What’s Cool About the Record That Star Wars’ Idris Elba Broke in a Bentley?
Yesterday British actor Idris Elba broke a ninety year old speed record on a British beach in a very modern Bentley GT3…and it got us thinking.
A 90 year old record that was beaten at just 180 mph? That’s awfully slow—until you realize that it was set on a stretch of cold, dark, beach sand in Wales.

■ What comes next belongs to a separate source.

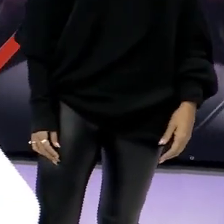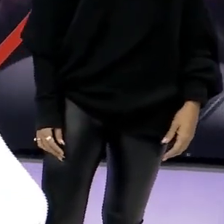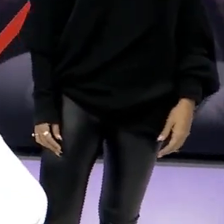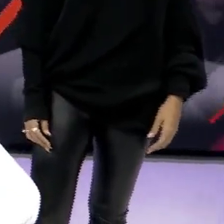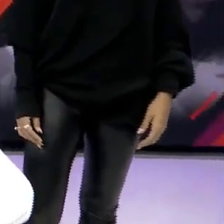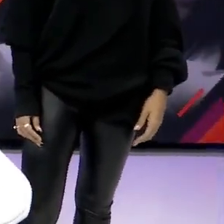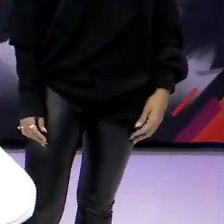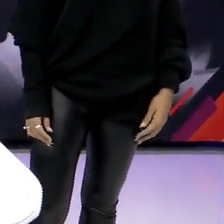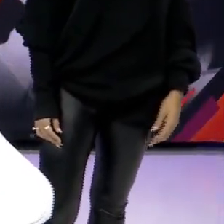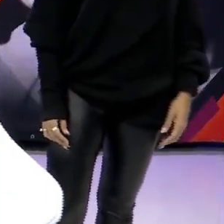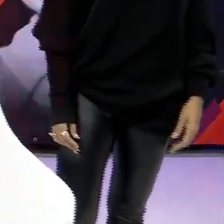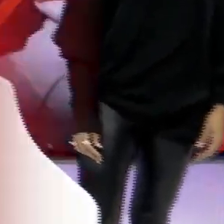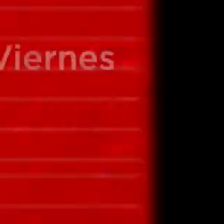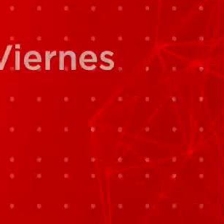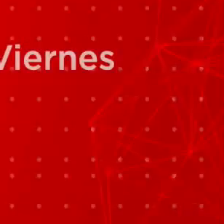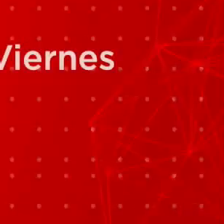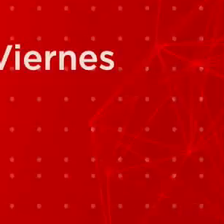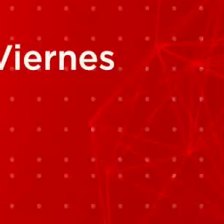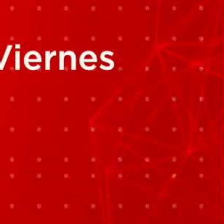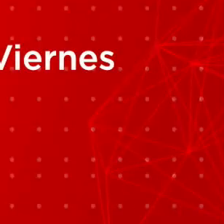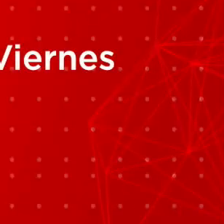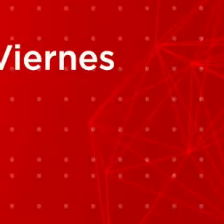11 a 12 Deportivos del 13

The beach is Pendine Sands, a seven mile, ruler-straight beach now owned and operated by the Ministry of Defense* but beloved by speed demons for more than 100 years. This stretch of sand has seen many hot rod and speed attempts, but apparently the Ministry of Defense has also used it as a bombing range for decades. Signage warning of unexploded ordinance is still displayed to this day, which makes the size of Elba’s record a bit more substantial.
The last land-speed record set at Pendine in an automobile and the one Bentley and Elba were attempting to break was originally set by Malcolm Campbell in 1927. Campbell was a classic English gearhead of the 19th century, starting on motorbikes and later moving to cars. Campbell set quite a few land-speed records, most notably in the UK the very one that stood until yesterday at Pendine Sands.
In 1927, the vehicle at Campbell’s disposal was known innocuously as, ‘Blue Bird’, a 500 horsepower V12 beast of a car that topped out at over 200 mph well before modern safety technology existed. In fact, the Napier-Lion engine used in the car was from an aircraft, as car engines at the time didn’t have the requisite horsepower to push that much air around.
However, a small note about that record-breaking day in 1927 makes Elba’s record slightly less impressive (never mind the differences in the cars). According to the book The Land Speed Record, the Blue Bird actually hit 195 mph that day on a single run, but in order for the record to be verified, the speed was calculated on a two run average—something Campbell was unable to do.
In those years, the need for ever greater land speed records made both the Pendine Sands and the Blue Bird obsolete in less than a year. The pursuit led participants to Daytona Beach and finally to the legendary Bonneville Salt Flats, where extreme land speed records are still being attempted.
Today, both Bentley and Elba should be commended. A British driver in a British GT car tackling a 90 year old sand-based speed record…on an ammunition-littered beach in Wales? That’s pretty great—and one for the books.
*The Brits certainly do government titles better than us Yanks, don’t they?